**Your instructions**
Please look for the string "ankle" below and report every line in which it occurs.

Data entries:
.....
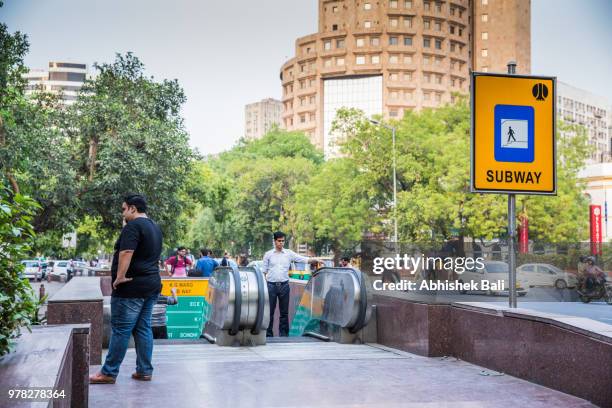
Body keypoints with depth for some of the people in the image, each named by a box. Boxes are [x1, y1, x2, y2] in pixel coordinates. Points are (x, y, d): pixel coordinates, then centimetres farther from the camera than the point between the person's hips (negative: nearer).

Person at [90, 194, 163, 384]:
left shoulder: (133, 226, -13)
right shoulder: (155, 227, 17)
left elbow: (126, 252, -24)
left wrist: (120, 277, -22)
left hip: (132, 287, -9)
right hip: (152, 284, 9)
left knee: (121, 329, -4)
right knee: (143, 328, 11)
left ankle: (109, 372, 0)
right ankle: (145, 370, 12)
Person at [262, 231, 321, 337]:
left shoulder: (289, 253, 6)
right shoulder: (268, 254, 4)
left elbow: (304, 259, -1)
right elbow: (264, 271, 6)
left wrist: (316, 260, -16)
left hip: (284, 285, 1)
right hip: (271, 285, -1)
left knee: (284, 312, 6)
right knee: (270, 311, 1)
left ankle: (284, 334, 13)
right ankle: (268, 334, 7)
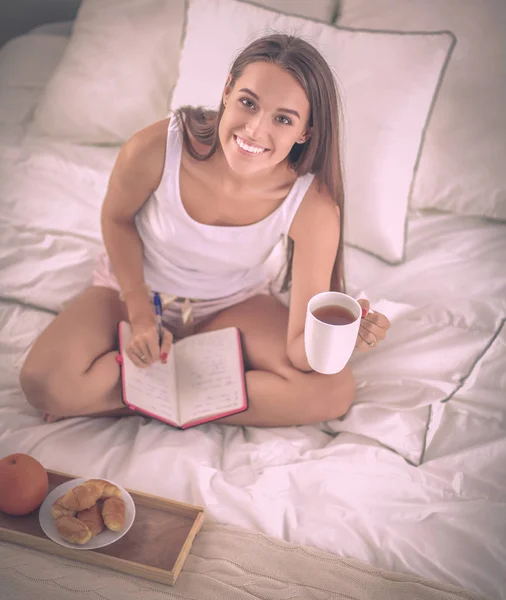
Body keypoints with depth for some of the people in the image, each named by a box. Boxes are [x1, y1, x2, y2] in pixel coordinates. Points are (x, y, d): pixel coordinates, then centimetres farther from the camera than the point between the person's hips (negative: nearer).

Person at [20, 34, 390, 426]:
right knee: (45, 383, -25)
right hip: (137, 289, -1)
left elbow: (301, 351, -25)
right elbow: (117, 218, -5)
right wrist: (140, 314, -13)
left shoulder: (313, 205, -29)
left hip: (234, 303, 1)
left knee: (334, 391, -21)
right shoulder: (155, 150, -30)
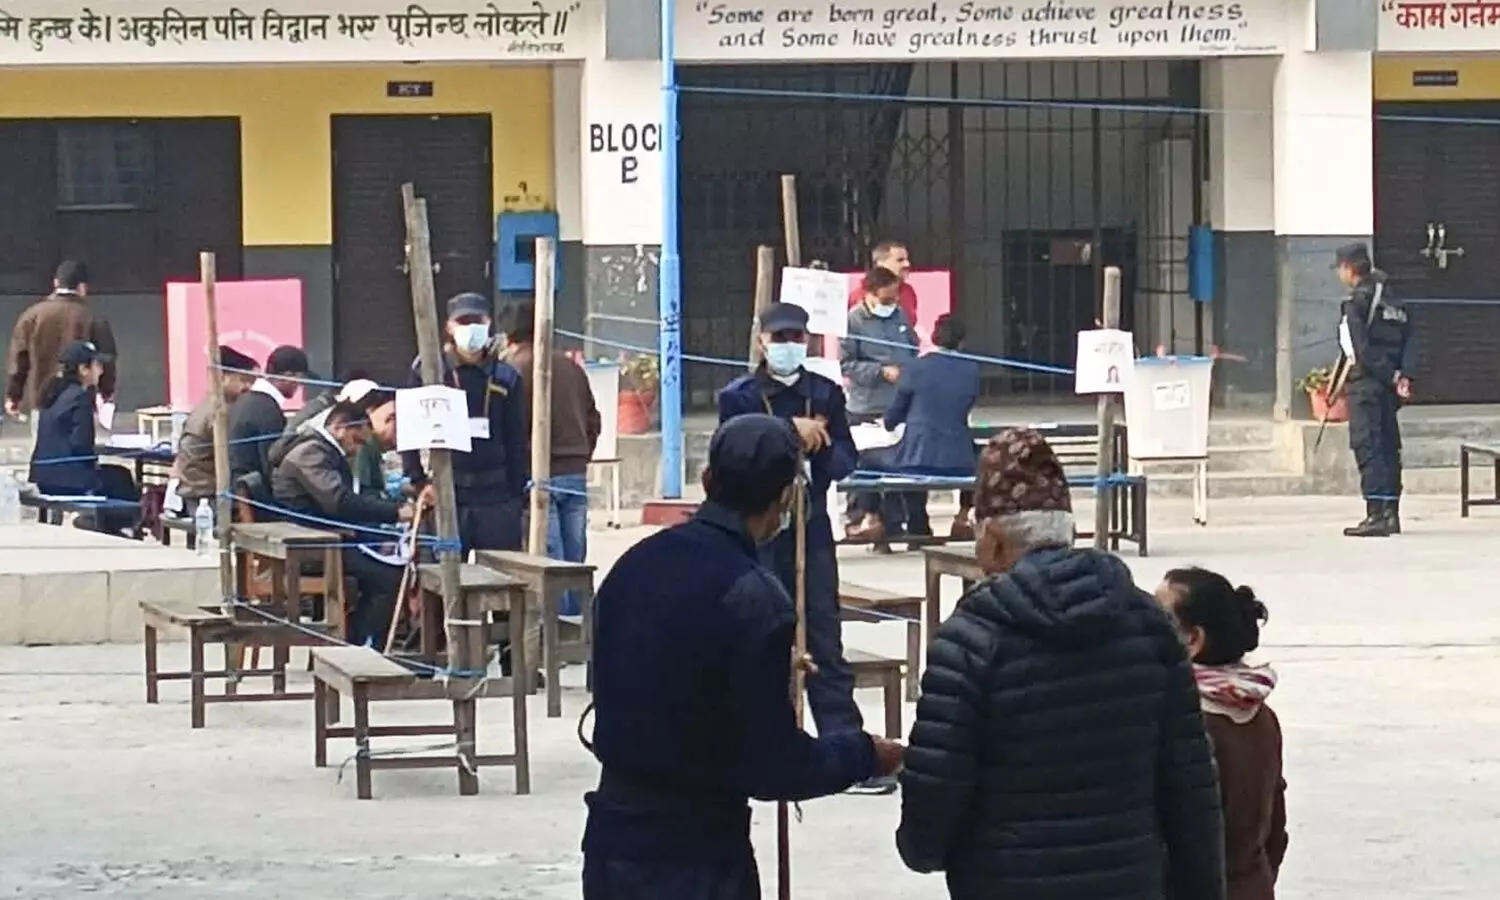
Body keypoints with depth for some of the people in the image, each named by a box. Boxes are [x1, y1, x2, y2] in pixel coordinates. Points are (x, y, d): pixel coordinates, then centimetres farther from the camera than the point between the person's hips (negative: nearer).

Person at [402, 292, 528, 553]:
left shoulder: (505, 377, 9)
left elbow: (517, 440, 12)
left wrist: (520, 495, 6)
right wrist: (420, 481, -7)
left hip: (497, 494, 2)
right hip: (446, 494, -2)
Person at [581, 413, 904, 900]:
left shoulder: (633, 565, 2)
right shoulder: (754, 601, -18)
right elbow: (773, 766, -15)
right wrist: (864, 754, 3)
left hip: (612, 841, 7)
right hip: (694, 858, -7)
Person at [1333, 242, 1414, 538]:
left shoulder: (1357, 301, -11)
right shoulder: (1392, 300, 14)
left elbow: (1363, 350, -16)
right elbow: (1409, 341, 9)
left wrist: (1391, 377, -10)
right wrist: (1403, 376, -1)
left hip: (1366, 382, -8)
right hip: (1388, 387, 8)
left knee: (1367, 446, -8)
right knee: (1388, 446, 12)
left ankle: (1375, 514, -14)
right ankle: (1391, 513, 14)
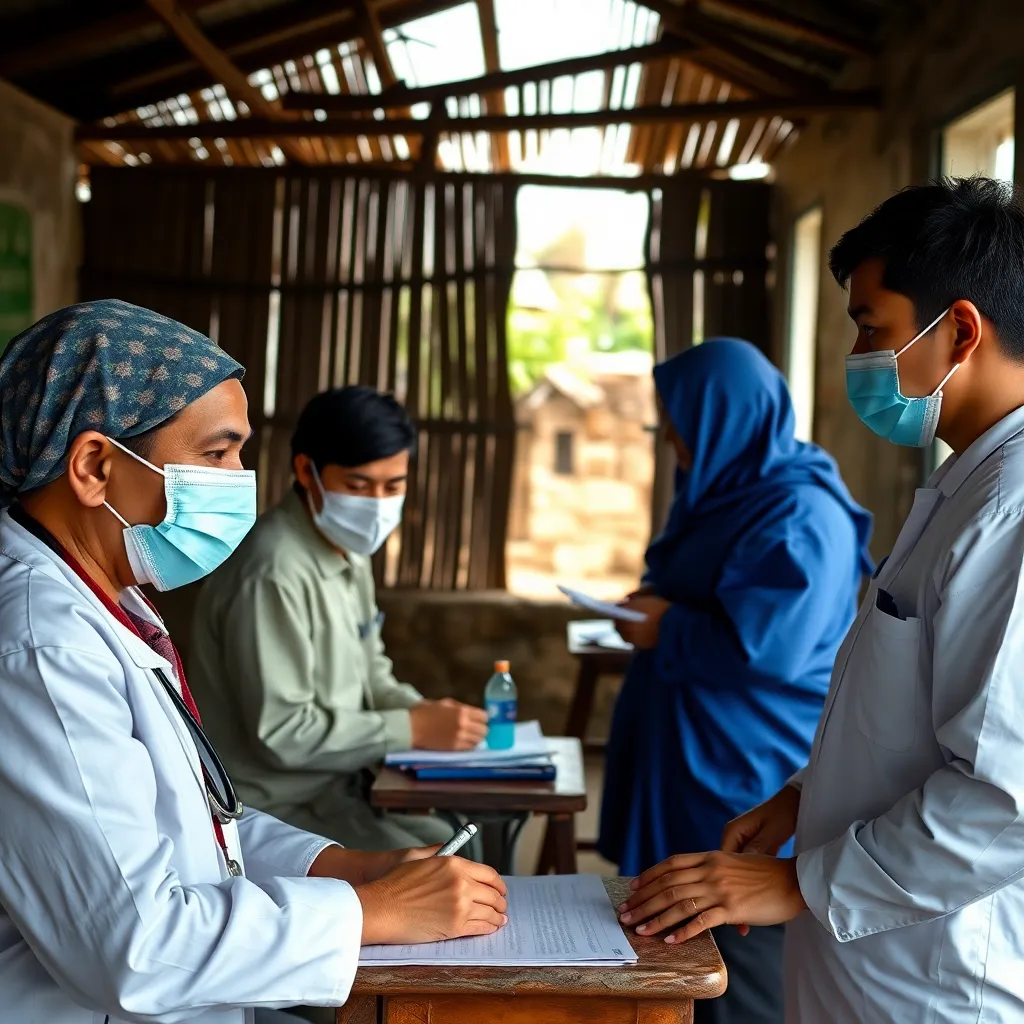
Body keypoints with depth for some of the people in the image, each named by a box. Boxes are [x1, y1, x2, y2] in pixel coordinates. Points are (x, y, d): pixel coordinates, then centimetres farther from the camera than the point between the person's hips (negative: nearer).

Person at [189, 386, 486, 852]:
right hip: (282, 806, -9)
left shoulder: (348, 550, 7)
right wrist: (413, 729, -21)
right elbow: (281, 733, -25)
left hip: (342, 781, 9)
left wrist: (424, 711, -5)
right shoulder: (274, 573, -25)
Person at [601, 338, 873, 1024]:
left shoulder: (799, 515, -19)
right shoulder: (736, 490, 13)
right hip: (699, 757, 10)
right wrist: (656, 607, 4)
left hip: (752, 776, -10)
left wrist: (665, 629, -13)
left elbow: (763, 646, -28)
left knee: (742, 951, -1)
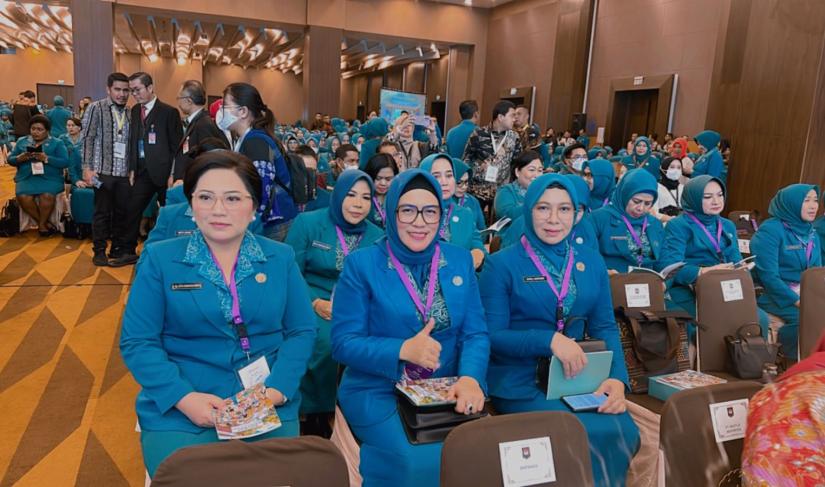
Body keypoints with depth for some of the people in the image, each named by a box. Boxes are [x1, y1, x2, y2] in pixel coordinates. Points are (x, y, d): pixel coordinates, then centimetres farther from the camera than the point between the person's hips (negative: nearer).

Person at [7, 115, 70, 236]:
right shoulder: (22, 141, 17)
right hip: (26, 178, 3)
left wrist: (47, 159, -19)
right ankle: (45, 223, -9)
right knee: (23, 197, -27)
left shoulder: (57, 143, 7)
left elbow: (65, 162, -4)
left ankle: (42, 224, -9)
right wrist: (19, 159, -9)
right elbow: (10, 159, 14)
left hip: (50, 178, -2)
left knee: (47, 196, -32)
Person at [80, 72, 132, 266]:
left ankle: (118, 248, 22)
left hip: (124, 173, 4)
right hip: (103, 171, -4)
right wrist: (87, 168, -12)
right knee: (102, 212, 3)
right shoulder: (96, 108, -1)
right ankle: (99, 251, 15)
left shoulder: (130, 113, 11)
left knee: (123, 212, 8)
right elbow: (87, 138, -5)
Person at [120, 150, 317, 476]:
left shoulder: (281, 258, 4)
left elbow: (301, 332, 3)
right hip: (180, 412, -1)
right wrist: (184, 398, -15)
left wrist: (275, 391, -12)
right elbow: (137, 342, -3)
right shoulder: (160, 258, 0)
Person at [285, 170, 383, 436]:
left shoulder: (377, 236, 6)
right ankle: (315, 414, -7)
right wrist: (315, 303, -19)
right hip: (311, 305, -2)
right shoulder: (307, 222, -1)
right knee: (327, 342, -32)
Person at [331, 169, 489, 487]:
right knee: (418, 461, -27)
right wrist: (402, 350, -23)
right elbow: (343, 343, -8)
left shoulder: (460, 260, 4)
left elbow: (475, 333, 1)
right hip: (377, 391, -3)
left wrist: (470, 378, -19)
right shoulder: (362, 263, -7)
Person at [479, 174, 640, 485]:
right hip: (520, 381, -4)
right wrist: (549, 340, -24)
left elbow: (605, 327, 8)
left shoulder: (591, 261, 9)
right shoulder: (501, 264, -6)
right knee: (592, 435, -24)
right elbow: (491, 335, -10)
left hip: (579, 377, 5)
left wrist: (617, 377, -10)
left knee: (623, 432, -19)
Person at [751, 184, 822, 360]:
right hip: (775, 295, -7)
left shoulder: (812, 233, 11)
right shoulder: (770, 230, -12)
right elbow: (768, 276, -18)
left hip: (805, 292, 7)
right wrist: (797, 301, -22)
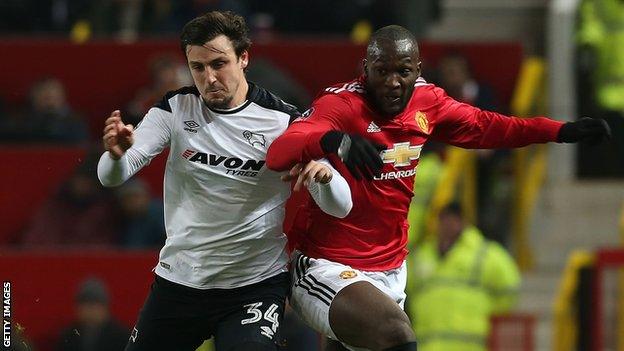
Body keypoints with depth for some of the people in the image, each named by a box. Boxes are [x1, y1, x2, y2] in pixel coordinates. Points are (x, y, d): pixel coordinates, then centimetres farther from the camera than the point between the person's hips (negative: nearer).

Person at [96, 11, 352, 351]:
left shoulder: (281, 121, -9)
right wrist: (116, 154, -34)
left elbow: (340, 206, -10)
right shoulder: (176, 108, -2)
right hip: (178, 281, 3)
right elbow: (111, 177, -10)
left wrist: (324, 176, -34)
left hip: (256, 283, -3)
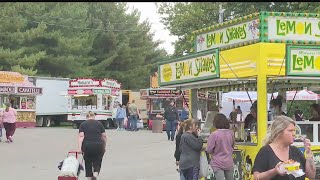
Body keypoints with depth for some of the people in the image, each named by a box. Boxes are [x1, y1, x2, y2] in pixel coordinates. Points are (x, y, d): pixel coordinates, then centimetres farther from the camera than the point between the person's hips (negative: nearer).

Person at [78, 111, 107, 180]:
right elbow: (104, 136, 8)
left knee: (88, 163, 16)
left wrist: (79, 148, -8)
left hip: (87, 146, 0)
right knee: (97, 163, 12)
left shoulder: (83, 124, 9)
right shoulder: (99, 123, 12)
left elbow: (81, 136, -3)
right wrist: (104, 146, 18)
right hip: (98, 146, 0)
.....
**Problem solution**
left ankle: (109, 372, 0)
right ankle: (145, 370, 12)
left ankle: (284, 334, 13)
right ankle: (268, 334, 7)
left ankle: (1375, 514, -14)
right ankle: (1391, 513, 14)
right ankle: (45, 223, -9)
left ankle: (42, 224, -9)
left ankle: (118, 248, 22)
right ankle: (99, 251, 15)
right ankle: (315, 414, -7)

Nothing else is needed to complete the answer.